Theorem: If $$T:V\rightarrow V$$ a linear operator then $$\dim V = \dim \ker T + \dim \text{Range} T$$.

Since $$\ker T = \text{Range} T$$ we have that $$\dim V = 2\dim \ker T$$. Which is only possible if the dimension of $$V$$ is even.

But this is the case! We have that $$\dim V=6$$, so this means that the dimension theorem won't help us to disprove the claim. It also "hints" that there is probably such an example.

So we try to construct an example. We choose a $$6$$ dimensional vector space $$V$$, the obvious example is $$\mathbb{R}^6$$. Then we need that $$\ker T, \text{Range} T$$ are $$3$$ dimensionals (by the dimensions theorem). The best way to construct a linear operator is to describe where we send the basis $$e_1,e_2,...,e_6$$.

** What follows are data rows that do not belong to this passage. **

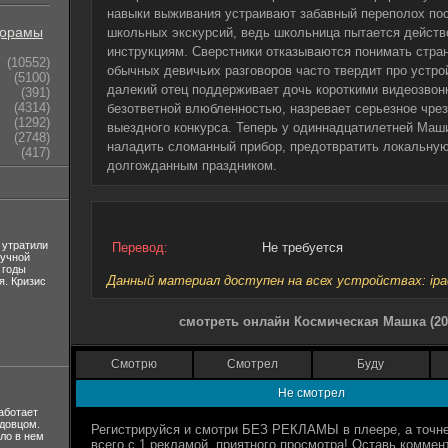
навыки выживания устраивают забавный переполох по
орамы
школьных экскурсий, ведь школьница пытается действ
инструкциям. Сверстники отказываются понимать стра
(10552)
обычных девичьих разговоров часто твердит про устро
(5100)
далекий отец поддерживает дочь короткими видеозвон
(391)
(4314)
безответной влюбленностью, назревает серьезное чре
(1292)
выездного конкурса. Теперь у одиннадцатилетней Маш
(2748)
наладить сломанный прибор, предотвратить локальную
(417)
долгожданным праздником.
 утратили
Перевод:
Не требуется
лучной
 годы
Данный материал доступен на всех устройствах: ipad, 
я. Кризис
смотреть онлайн Космическая Машка (20
Смотрю
Смотрел
Буду
Не смотрел
аботает
вдовцом.
ло в нем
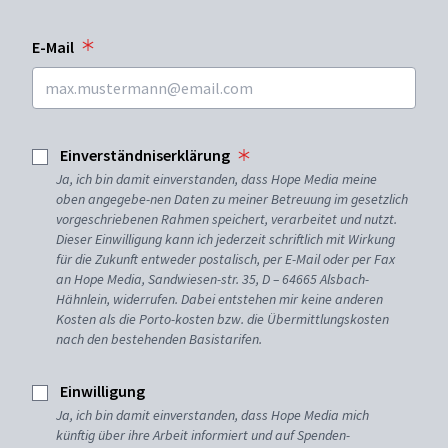
E-Mail
Einverständniserklärung
Ja, ich bin damit einverstanden, dass Hope Media meine
oben angegebe-nen Daten zu meiner Betreuung im gesetzlich
vorgeschriebenen Rahmen speichert, verarbeitet und nutzt.
Dieser Einwilligung kann ich jederzeit schriftlich mit Wirkung
für die Zukunft entweder postalisch, per E-Mail oder per Fax
an Hope Media, Sandwiesen-str. 35, D – 64665 Alsbach-
Hähnlein, widerrufen. Dabei entstehen mir keine anderen
Kosten als die Porto-kosten bzw. die Übermittlungskosten
nach den bestehenden Basistarifen.
Einwilligung
Ja, ich bin damit einverstanden, dass Hope Media mich
künftig über ihre Arbeit informiert und auf Spenden-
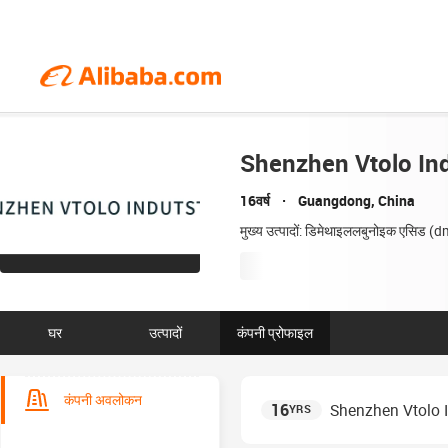
Shenzhen Vtolo Indu
16वर्ष
Guangdong, China
मुख्य उत्पादों: डिमेथाइललबुनोइक एसिड (d
घर
उत्पादों
कंपनी प्रोफाइल
कंपनी अवलोकन
16
Shenzhen Vtolo In
YRS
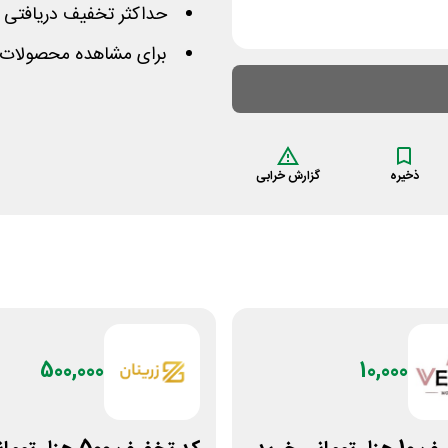
حداکثر تخفیف دریافتی با این کوپن 0
برای مشاهده محصولات 
ذخیره
گزارش خرابی
500,000
10,000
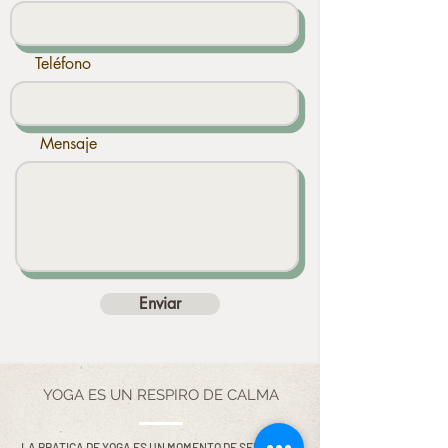
Teléfono
Mensaje
Enviar
YOGA ES UN RESPIRO DE CALMA
LA PRATICA DE YOGA ES UN MOMENTO DE SERENIDAD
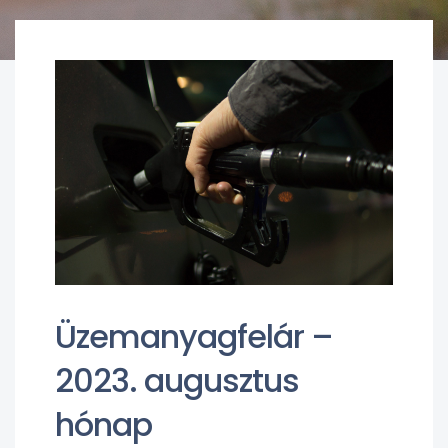
Üzemanyagfelár –
2023. augusztus
hónap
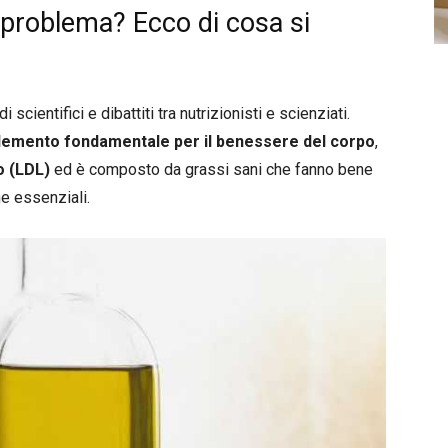
n problema? Ecco di cosa si
 scientifici e dibattiti tra nutrizionisti e scienziati.
lemento fondamentale per il benessere del corpo
,
o (LDL)
ed è composto da grassi sani che fanno bene
ne essenziali.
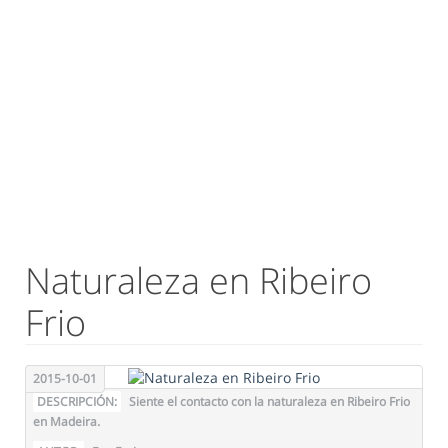
Naturaleza en Ribeiro
Frio
2015-10-01
DESCRIPCIÓN:
Siente el contacto con la naturaleza en Ribeiro Frio
en Madeira.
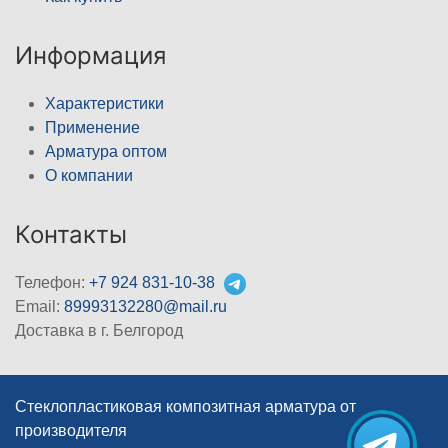
Информация
Характеристики
Применение
Арматура оптом
О компании
Контакты
Телефон:
+7 924 831-10-38
Email:
89993132280@mail.ru
Доставка в г. Белгород
Стеклопластиковая композитная арматура от
производителя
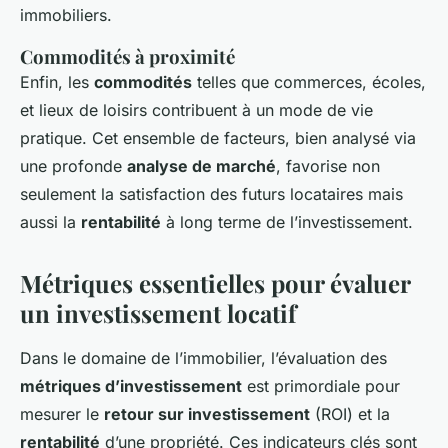
immobiliers.
Commodités à proximité
Enfin, les
commodités
telles que commerces, écoles,
et lieux de loisirs contribuent à un mode de vie
pratique. Cet ensemble de facteurs, bien analysé via
une profonde
analyse de marché
, favorise non
seulement la satisfaction des futurs locataires mais
aussi la
rentabilité
à long terme de l’investissement.
Métriques essentielles pour évaluer
un investissement locatif
Dans le domaine de l’immobilier, l’évaluation des
métriques d’investissement
est primordiale pour
mesurer le
retour sur investissement
(ROI) et la
rentabilité
d’une propriété. Ces indicateurs clés sont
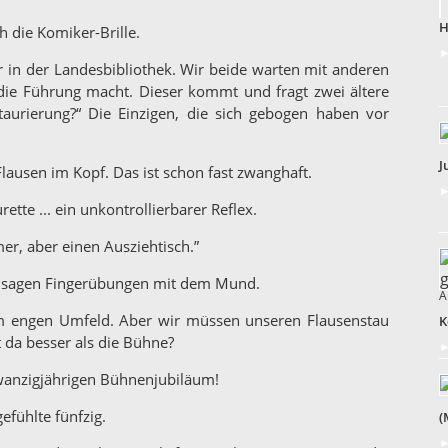
H
h die Komiker-Brille.
►
r in der Landesbibliothek. Wir beide warten mit anderen
 die Führung macht. Dieser kommt und fragt zwei ältere
aurierung?“ Die Einzigen, die sich gebogen haben vor
J
lausen im Kopf. Das ist schon fast zwanghaft.
►
te ... ein unkontrollierbarer Reflex.
er, aber einen Ausziehtisch.”
ozusagen Fingerübungen mit dem Mund.
A
 im engen Umfeld. Aber wir müssen unseren Flausenstau
K
t da besser als die Bühne?
►
zwanzigjährigen Bühnenjubiläum!
gefühlte fünfzig.
(
►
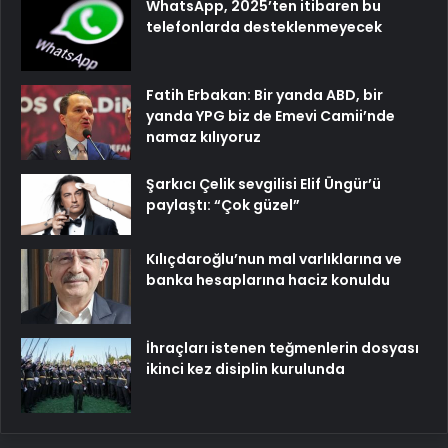
WhatsApp, 2025’ten itibaren bu
telefonlarda desteklenmeyecek
Fatih Erbakan: Bir yanda ABD, bir
yanda YPG biz de Emevi Camii’nde
namaz kılıyoruz
Şarkıcı Çelik sevgilisi Elif Üngür’ü
paylaştı: “Çok güzel”
Kılıçdaroğlu’nun mal varlıklarına ve
banka hesaplarına haciz konuldu
İhraçları istenen teğmenlerin dosyası
ikinci kez disiplin kurulunda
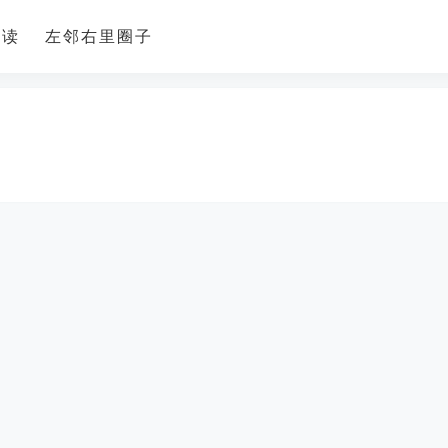
导读
左邻右里圈子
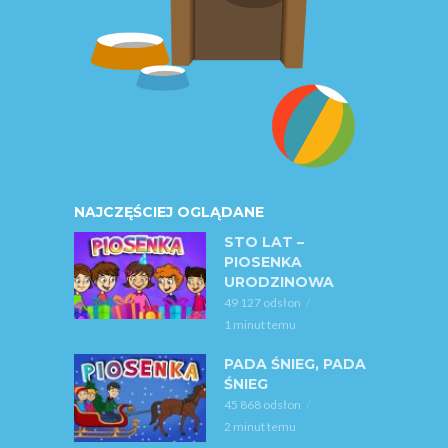
NAJCZĘŚCIEJ OGLĄDANE
STO LAT –
PIOSENKA
URODZINOWA
49 127 odsłon
1 minut temu
PADA ŚNIEG, PADA
ŚNIEG
45 868 odsłon
2 minut temu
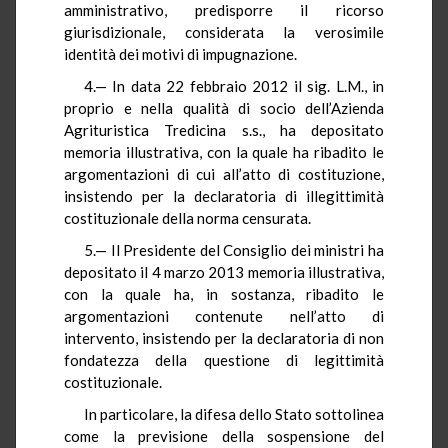
amministrativo, predisporre il ricorso
giurisdizionale, considerata la verosimile
identità dei motivi di impugnazione.
4.— In data 22 febbraio 2012 il sig. L.M., in
proprio e nella qualità di socio dell’Azienda
Agrituristica Tredicina s.s., ha depositato
memoria illustrativa, con la quale ha ribadito le
argomentazioni di cui all’atto di costituzione,
insistendo per la declaratoria di illegittimità
costituzionale della norma censurata.
5.— Il Presidente del Consiglio dei ministri ha
depositato il 4 marzo 2013 memoria illustrativa,
con la quale ha, in sostanza, ribadito le
argomentazioni contenute nell’atto di
intervento, insistendo per la declaratoria di non
fondatezza della questione di legittimità
costituzionale.
In particolare, la difesa dello Stato sottolinea
come la previsione della sospensione del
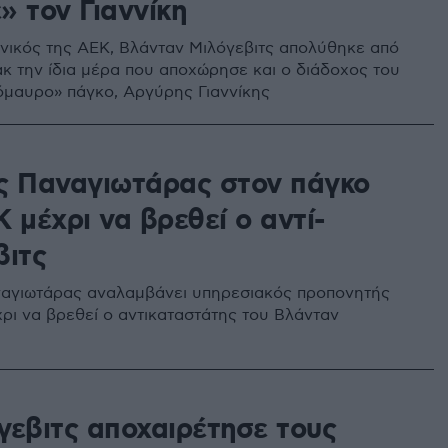
» τον Γιαννίκη
νικός της ΑΕΚ, Βλάνταν Μιλόγεβιτς απολύθηκε από
άκ την ίδια μέρα που αποχώρησε και ο διάδοχος του
νόμαυρο» πάγκο, Αργύρης Γιαννίκης
ς Παναγιωτάρας στον πάγκο
 μέχρι να βρεθεί ο αντί-
βιτς
αγιωτάρας αναλαμβάνει υπηρεσιακός προπονητής
χρι να βρεθεί ο αντικαταστάτης του Βλάνταν
γεβιτς αποχαιρέτησε τους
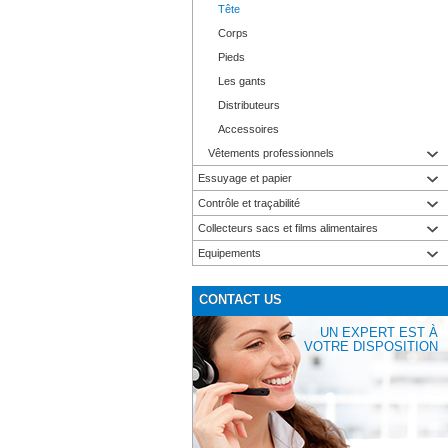
Tête
Corps
Pieds
Les gants
Distributeurs
Accessoires
Vêtements professionnels
Essuyage et papier
Contrôle et traçabilité
Collecteurs sacs et films alimentaires
Equipements
CONTACT US
UN EXPERT EST À
VOTRE DISPOSITION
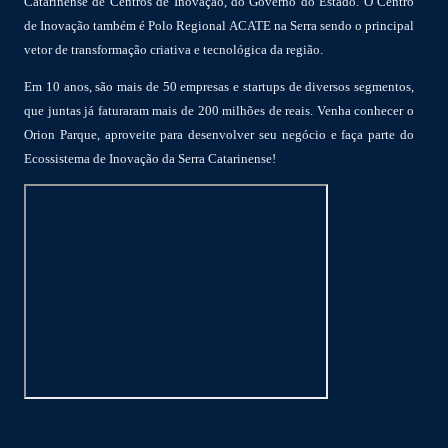
Catarinense de Centros de Inovação, do Governo do Estado. O Centro
de Inovação também é Polo Regional ACATE na Serra sendo o principal
vetor de transformação criativa e tecnológica da região.
Em 10 anos, são mais de 50 empresas e startups de diversos segmentos,
que juntas já faturaram mais de 200 milhões de reais. Venha conhecer o
Orion Parque, aproveite para desenvolver seu negócio e faça parte do
Ecossistema de Inovação da Serra Catarinense!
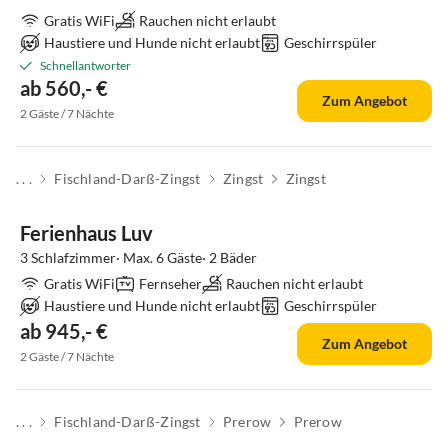
Gratis WiFi
Rauchen nicht erlaubt
Haustiere und Hunde nicht erlaubt
Geschirrspüler
Schnellantworter
ab 560,- €
Zum Angebot
2 Gäste / 7 Nächte
. . .
Fischland-Darß-Zingst
Zingst
Zingst
Ferienhaus Luv
3 Schlafzimmer· Max. 6 Gäste· 2 Bäder
Gratis WiFi
Fernseher
Rauchen nicht erlaubt
Haustiere und Hunde nicht erlaubt
Geschirrspüler
ab 945,- €
Zum Angebot
2 Gäste / 7 Nächte
. . .
Fischland-Darß-Zingst
Prerow
Prerow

We need the dimension of the kernel to be $$3$$, so lets send $$e_1,e_2,e_3$$ to zero. Now we need the image to equal to kernel so we send $$e_4,e_5,e_6$$ to $$e_1,e_2,e_3$$.

In other words define $$T(x_1,x_2,...,x_6) = (x_4,x_5,x_6,0,0,0)$$. This is a linear operator from $$\mathbb{R}^6$$ to itself whose kernel equals to it's image (equals to $$\{(x,y,z,0,0,0):x,y,z\in\mathbb{R}\}$$).